US 11,714,849 B2
Image generation system and method
Huiling Zhou, Hangzhou (CN); Jinbao Xue, Hangzhou (CN); Zhikang Li, Hangzhou (CN); Jie Liu, Hangzhou (CN); Shuai Bai, Beijing (CN); Chang Zhou, Hangzhou (CN); Hongxia Yang, Hangzhou (CN); and Jingren Zhou, West Lafayette, IN (US)
Assigned to Alibaba Damo (Hangzhou) Technology Co., Ltd., Hangzhou (CN)
Filed by Alibaba Damo (Hangzhou) Technology Co., Ltd., Zhejiang (CN)
Filed on Aug. 23, 2022, as Appl. No. 17/894,090.
Claims priority of application No. 202111015905.2 (CN), filed on Aug. 31, 2021.
Prior Publication US 2023/0068103 A1, Mar. 2, 2023
Int.

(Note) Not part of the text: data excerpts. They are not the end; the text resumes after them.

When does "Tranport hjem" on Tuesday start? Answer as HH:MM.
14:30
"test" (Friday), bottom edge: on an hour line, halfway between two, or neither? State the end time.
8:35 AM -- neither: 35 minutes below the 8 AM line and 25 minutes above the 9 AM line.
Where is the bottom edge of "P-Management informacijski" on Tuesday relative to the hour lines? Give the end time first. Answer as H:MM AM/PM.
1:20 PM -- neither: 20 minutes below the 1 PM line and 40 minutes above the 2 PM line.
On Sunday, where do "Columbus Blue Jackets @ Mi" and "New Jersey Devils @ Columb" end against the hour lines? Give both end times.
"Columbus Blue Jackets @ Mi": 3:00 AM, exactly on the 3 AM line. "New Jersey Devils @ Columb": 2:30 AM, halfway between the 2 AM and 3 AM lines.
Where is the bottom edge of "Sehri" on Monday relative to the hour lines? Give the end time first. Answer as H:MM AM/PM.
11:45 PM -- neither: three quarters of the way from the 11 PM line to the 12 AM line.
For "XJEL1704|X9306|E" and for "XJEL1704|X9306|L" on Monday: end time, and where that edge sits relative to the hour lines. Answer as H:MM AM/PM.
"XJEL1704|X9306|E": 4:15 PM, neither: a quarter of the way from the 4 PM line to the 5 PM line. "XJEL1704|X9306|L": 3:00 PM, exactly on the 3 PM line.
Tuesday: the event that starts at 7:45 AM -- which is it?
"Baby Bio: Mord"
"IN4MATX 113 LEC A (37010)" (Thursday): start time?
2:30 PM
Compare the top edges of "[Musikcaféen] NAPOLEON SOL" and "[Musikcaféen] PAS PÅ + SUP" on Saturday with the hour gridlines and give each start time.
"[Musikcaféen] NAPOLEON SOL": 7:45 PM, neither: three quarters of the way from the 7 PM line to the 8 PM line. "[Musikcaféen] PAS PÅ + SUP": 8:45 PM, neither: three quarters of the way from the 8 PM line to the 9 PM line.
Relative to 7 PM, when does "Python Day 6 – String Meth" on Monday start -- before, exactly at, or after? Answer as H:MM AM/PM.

Cl. G06F 16/583 (2019.01); G06F 16/58 (2019.01); G06F 18/22 (2023.01)
CPC G06F 16/583 (2019.01) [G06F 16/5866 (2019.01); G06F 18/22 (2023.01)] 20 Claims
OG exemplary drawing
 
19. A computer-implemented method, comprising:
generating, according to user behavior data associated with a specified object category and object description information of the specified object category in a manufacturing industry, a style description text for the specified object category, wherein the style description text reflects a style requirement of the specified object category;
inputting the style description text into a text prediction-based first image generation model for image generation, to obtain a plurality of initial object images, wherein the first image generation model comprises an encoder-decoder structure implemented based on a vector quantization generative adversarial network (VQGAN) and a sparse attention mechanism;
inputting the plurality of initial object images and the style description text into a second image-text matching model for matching, to obtain at least one candidate object image of which a matching degree meets a threshold requirement; and
displaying the at least one candidate object image to an evaluation system, obtaining a selected target object image in response to selection of the evaluation system, and using the target object image for a subsequent manufacturing link.